■ **EXTRACTED RECORDS**
____

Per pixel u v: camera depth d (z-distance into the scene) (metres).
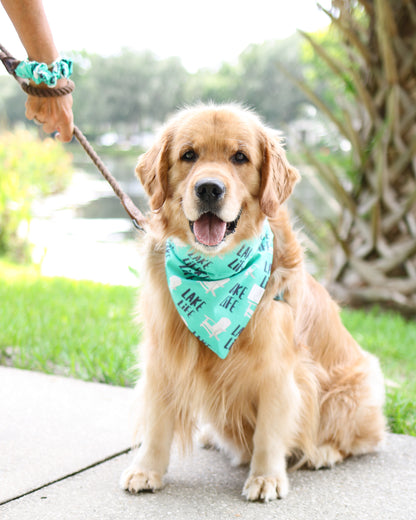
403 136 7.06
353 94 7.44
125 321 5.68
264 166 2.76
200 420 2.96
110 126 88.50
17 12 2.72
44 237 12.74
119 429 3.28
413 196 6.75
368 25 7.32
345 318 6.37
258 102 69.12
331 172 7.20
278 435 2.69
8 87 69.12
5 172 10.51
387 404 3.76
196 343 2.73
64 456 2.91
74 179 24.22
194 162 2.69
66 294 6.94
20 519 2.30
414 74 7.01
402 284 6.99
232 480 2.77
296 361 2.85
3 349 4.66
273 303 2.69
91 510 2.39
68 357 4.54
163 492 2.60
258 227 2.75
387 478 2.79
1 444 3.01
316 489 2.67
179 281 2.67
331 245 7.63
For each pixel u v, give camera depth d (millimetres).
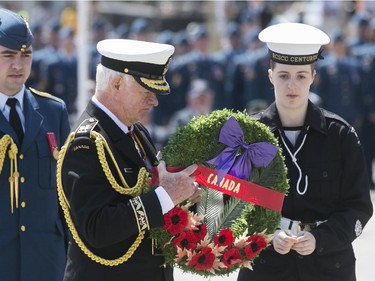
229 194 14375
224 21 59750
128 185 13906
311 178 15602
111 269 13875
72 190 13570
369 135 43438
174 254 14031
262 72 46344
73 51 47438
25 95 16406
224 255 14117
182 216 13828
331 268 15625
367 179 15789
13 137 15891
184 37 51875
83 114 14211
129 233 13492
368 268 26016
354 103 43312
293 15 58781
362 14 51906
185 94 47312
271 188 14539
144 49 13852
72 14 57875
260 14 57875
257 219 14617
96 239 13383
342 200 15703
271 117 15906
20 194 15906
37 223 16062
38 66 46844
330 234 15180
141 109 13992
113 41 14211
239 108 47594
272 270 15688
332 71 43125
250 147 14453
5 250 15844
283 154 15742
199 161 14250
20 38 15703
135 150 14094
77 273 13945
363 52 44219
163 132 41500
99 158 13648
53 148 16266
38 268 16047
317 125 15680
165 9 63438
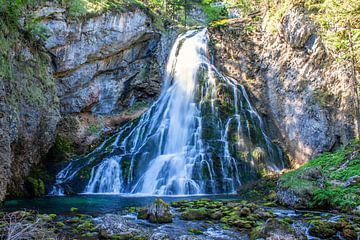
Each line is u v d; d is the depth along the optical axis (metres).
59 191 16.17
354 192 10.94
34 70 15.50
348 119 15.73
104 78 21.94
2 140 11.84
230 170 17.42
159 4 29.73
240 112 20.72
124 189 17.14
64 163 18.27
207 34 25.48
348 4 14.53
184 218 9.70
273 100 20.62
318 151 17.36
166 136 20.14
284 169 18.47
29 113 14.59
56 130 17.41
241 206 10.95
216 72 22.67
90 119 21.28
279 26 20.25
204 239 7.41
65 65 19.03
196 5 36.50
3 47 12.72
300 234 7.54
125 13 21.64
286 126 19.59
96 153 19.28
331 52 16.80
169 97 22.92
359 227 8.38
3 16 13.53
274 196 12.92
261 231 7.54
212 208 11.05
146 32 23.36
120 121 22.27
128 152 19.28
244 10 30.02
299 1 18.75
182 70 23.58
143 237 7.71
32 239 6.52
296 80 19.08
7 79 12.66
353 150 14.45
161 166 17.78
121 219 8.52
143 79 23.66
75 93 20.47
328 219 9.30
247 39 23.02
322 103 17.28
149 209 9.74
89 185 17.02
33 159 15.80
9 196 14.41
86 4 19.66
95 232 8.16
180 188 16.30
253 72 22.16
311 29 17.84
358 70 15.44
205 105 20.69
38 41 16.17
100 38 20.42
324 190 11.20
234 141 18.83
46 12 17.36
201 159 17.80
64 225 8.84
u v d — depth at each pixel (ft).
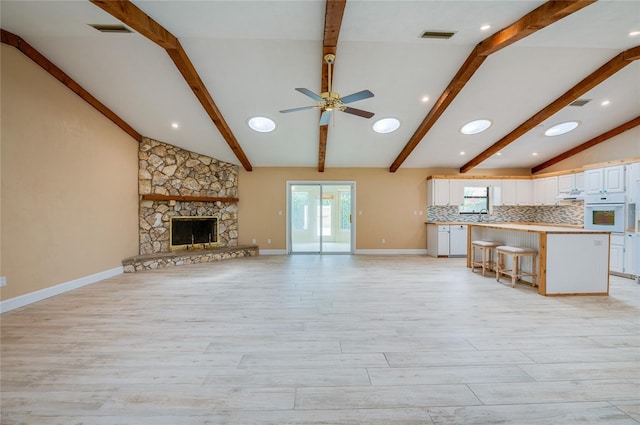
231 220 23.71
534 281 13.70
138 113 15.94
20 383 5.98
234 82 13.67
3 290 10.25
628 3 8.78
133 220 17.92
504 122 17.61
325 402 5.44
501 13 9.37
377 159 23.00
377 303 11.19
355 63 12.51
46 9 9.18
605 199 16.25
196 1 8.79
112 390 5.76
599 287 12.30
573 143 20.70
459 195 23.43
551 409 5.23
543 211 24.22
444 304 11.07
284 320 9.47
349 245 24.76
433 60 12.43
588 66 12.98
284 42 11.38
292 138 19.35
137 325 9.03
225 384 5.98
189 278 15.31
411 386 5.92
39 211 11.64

____

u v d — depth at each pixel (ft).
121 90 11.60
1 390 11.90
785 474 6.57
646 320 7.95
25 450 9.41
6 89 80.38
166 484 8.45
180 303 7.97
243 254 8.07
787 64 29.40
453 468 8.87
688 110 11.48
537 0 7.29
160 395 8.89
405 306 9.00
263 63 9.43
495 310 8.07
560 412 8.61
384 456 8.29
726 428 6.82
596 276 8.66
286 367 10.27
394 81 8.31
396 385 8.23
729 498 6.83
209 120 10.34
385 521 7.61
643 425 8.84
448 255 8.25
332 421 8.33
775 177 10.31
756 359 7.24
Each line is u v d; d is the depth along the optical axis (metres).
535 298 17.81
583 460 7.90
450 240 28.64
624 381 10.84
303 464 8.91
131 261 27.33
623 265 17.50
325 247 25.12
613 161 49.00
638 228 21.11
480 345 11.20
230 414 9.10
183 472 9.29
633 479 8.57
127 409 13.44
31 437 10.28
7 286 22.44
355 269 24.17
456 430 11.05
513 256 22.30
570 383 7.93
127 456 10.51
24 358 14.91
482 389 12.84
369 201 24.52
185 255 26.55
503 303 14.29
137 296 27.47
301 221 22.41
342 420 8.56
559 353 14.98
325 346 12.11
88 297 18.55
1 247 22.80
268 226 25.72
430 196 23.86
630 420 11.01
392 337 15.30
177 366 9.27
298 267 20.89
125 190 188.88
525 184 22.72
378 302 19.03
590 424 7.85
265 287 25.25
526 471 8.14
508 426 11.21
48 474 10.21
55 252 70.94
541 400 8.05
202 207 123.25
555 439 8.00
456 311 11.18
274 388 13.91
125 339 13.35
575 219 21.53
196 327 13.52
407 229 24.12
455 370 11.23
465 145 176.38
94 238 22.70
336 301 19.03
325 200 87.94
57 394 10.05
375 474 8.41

____

■ **WORK TO BE COMPLETED**
No picture is to be printed. Output exactly the lines above from the line containing "293 15 58781" through the line containing "90 119 21.28".

■ **ANSWER**
293 15 58781
362 14 51906
185 94 47312
271 188 14539
144 49 13852
72 14 57875
260 14 57875
257 219 14617
96 239 13383
342 200 15703
271 117 15906
20 194 15906
37 223 16062
38 66 46844
330 234 15180
141 109 13992
113 41 14211
239 108 47594
272 270 15688
332 71 43125
250 147 14453
5 250 15844
283 154 15742
199 161 14250
20 38 15703
135 150 14094
77 273 13945
363 52 44219
163 132 41500
99 158 13648
53 148 16266
38 268 16047
317 125 15680
165 9 63438
Each line is u v d; d is the depth along the optical axis (metres).
59 191 16.17
354 192 10.94
34 70 15.50
348 119 15.73
104 78 21.94
2 140 11.84
230 170 17.42
159 4 29.73
240 112 20.72
124 189 17.14
64 163 18.27
207 34 25.48
348 4 14.53
184 218 9.70
273 100 20.62
318 151 17.36
166 136 20.14
284 169 18.47
29 113 14.59
56 130 17.41
241 206 10.95
216 72 22.67
90 119 21.28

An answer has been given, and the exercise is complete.